The figure listed below illustrates the expected timeline from ongoing 5G research through to the first 6G deployments.

  • 5G (Release-16 to Release-18): 3GPP initiated 5G specification development in Release-15 and Release-16, followed by commercial deployments from 2019 onward. Work on Release-17 and Release-18 (2021 to 2024) extends 5G capabilities in areas such as URLLC, industrial IoT, and positioning.
  • 5G-Advanced (Release-18 to Release-20): Industry research and specification development converge to define 5G-Advanced features. Deployments are expected around 2025 to 2027, focusing on improved energy efficiency, AI/ML-native functions, and expanded NTN integration.
  • 6G (Release-20 onward): Formal 6G technology studies will begin with Release-20 in H2 2025, marked by the first official 6G workshop in March 2025. Standardization of 6G specifications is planned for Release-21 in 2027, with early 6G deployments projected for the end of the decade (around 2030).
Roadmap from 6G research to standardization.
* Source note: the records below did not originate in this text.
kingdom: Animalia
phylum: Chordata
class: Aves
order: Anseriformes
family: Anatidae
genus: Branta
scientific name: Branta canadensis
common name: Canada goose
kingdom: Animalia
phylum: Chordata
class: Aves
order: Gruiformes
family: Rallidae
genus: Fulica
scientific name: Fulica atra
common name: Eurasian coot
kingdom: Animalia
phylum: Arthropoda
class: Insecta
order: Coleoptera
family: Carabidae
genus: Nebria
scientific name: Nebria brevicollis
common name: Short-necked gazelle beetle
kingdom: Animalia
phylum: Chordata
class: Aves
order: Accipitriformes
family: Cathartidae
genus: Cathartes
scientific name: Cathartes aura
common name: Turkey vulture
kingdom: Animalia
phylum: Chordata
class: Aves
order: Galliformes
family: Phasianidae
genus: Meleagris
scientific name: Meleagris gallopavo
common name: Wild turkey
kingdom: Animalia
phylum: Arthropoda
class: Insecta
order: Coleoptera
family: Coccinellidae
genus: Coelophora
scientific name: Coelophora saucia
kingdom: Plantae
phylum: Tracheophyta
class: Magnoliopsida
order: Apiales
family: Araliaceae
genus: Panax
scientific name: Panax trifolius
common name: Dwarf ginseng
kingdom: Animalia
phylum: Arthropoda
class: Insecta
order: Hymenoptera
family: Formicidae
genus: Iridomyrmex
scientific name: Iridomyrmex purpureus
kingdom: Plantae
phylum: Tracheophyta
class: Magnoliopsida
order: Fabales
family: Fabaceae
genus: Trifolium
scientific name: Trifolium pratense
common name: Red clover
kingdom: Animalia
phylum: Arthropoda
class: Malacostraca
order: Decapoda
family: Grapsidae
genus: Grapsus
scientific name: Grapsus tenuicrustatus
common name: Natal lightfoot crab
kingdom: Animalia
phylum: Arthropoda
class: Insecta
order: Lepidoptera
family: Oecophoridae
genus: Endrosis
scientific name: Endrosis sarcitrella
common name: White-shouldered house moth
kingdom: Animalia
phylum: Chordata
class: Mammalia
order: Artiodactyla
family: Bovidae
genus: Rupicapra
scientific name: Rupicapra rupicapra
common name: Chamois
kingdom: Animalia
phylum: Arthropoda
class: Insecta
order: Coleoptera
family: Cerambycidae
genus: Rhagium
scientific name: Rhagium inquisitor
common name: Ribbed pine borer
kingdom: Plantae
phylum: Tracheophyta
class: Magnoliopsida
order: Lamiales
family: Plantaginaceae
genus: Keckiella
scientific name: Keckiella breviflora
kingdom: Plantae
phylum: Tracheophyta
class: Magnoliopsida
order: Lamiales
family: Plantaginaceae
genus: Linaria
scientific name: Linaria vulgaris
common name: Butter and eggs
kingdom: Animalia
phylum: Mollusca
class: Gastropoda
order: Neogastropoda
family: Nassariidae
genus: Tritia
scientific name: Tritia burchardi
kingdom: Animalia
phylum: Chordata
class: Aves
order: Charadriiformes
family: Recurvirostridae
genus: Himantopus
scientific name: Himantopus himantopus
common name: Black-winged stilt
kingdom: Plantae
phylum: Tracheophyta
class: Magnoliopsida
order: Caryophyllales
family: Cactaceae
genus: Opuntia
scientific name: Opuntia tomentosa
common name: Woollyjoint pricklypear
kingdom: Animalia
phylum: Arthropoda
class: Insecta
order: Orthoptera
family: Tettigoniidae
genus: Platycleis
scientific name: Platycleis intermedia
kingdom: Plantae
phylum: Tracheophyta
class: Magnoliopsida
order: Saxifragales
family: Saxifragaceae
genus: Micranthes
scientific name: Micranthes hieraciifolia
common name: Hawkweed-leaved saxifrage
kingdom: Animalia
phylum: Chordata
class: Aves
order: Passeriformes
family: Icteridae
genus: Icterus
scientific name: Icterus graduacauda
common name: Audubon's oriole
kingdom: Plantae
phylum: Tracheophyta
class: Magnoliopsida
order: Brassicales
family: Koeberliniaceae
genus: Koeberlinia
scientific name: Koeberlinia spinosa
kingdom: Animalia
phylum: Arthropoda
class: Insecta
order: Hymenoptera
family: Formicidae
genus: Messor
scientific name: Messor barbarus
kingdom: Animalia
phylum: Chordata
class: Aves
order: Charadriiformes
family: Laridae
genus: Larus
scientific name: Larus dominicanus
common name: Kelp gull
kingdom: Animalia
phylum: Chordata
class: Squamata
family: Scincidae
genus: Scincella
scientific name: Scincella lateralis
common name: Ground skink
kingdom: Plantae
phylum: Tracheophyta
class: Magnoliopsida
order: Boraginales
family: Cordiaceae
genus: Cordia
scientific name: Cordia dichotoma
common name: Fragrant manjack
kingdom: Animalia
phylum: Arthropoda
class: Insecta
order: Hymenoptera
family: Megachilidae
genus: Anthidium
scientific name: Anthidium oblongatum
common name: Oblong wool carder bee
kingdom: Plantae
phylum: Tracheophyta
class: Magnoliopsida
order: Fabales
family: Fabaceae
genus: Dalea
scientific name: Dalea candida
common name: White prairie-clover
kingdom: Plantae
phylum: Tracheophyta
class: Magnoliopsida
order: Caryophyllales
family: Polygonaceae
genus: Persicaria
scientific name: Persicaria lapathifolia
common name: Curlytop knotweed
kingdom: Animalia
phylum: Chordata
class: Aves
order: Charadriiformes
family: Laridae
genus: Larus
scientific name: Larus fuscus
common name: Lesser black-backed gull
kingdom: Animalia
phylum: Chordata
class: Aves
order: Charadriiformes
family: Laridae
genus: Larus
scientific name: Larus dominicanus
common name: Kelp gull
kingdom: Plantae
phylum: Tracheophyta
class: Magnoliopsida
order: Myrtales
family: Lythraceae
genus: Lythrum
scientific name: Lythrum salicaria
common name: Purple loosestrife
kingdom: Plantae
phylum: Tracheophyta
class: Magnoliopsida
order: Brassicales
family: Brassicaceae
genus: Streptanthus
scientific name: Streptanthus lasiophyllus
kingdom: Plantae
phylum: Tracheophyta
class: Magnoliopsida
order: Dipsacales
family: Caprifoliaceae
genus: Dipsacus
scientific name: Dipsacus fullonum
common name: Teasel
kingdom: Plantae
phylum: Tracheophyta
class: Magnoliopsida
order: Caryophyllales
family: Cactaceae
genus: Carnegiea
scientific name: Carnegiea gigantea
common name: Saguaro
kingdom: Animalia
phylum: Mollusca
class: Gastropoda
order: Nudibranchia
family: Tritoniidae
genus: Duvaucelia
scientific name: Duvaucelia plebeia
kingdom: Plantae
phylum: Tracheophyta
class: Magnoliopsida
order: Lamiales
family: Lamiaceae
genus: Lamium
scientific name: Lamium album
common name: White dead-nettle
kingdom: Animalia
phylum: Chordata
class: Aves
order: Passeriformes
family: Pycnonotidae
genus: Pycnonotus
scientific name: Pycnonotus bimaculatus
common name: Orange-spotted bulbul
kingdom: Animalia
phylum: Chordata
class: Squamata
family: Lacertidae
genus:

The timeline shows the progression from 5G and 5G-Advanced to 6G, aligned with 3GPP releases and industry milestones.

The figure above highlights the transition from 5G deployments to the research and standardization cycles of 5G-Advanced and 6G. This staged process ensures backward compatibility, while paving the way for disruptive innovations in spectrum use, AI-native networks, and new application domains.

As shown in the figure above, the transition from 5G to 6G is not only a matter of spectrum expansion and new use cases, but also of embedding AI-native functionalities into the air interface itself. Release-20 (2025) will mark the start of 6G technology studies, providing an opportunity to evaluate disruptive physical layer techniques such as Neural Receivers. These receivers directly integrate deep learning models into the detection chain, enabling them to cope with nonlinearities, hardware impairments, and the extreme bandwidths expected in FR3 and sub-THz bands. By Release 21 (2027), as 6G specifications are defined, neural receivers and other AI-based PHY innovations will play a crucial role in realizing the vision of AI-native 6G, where intelligence is embedded from the physical layer up to the application layer.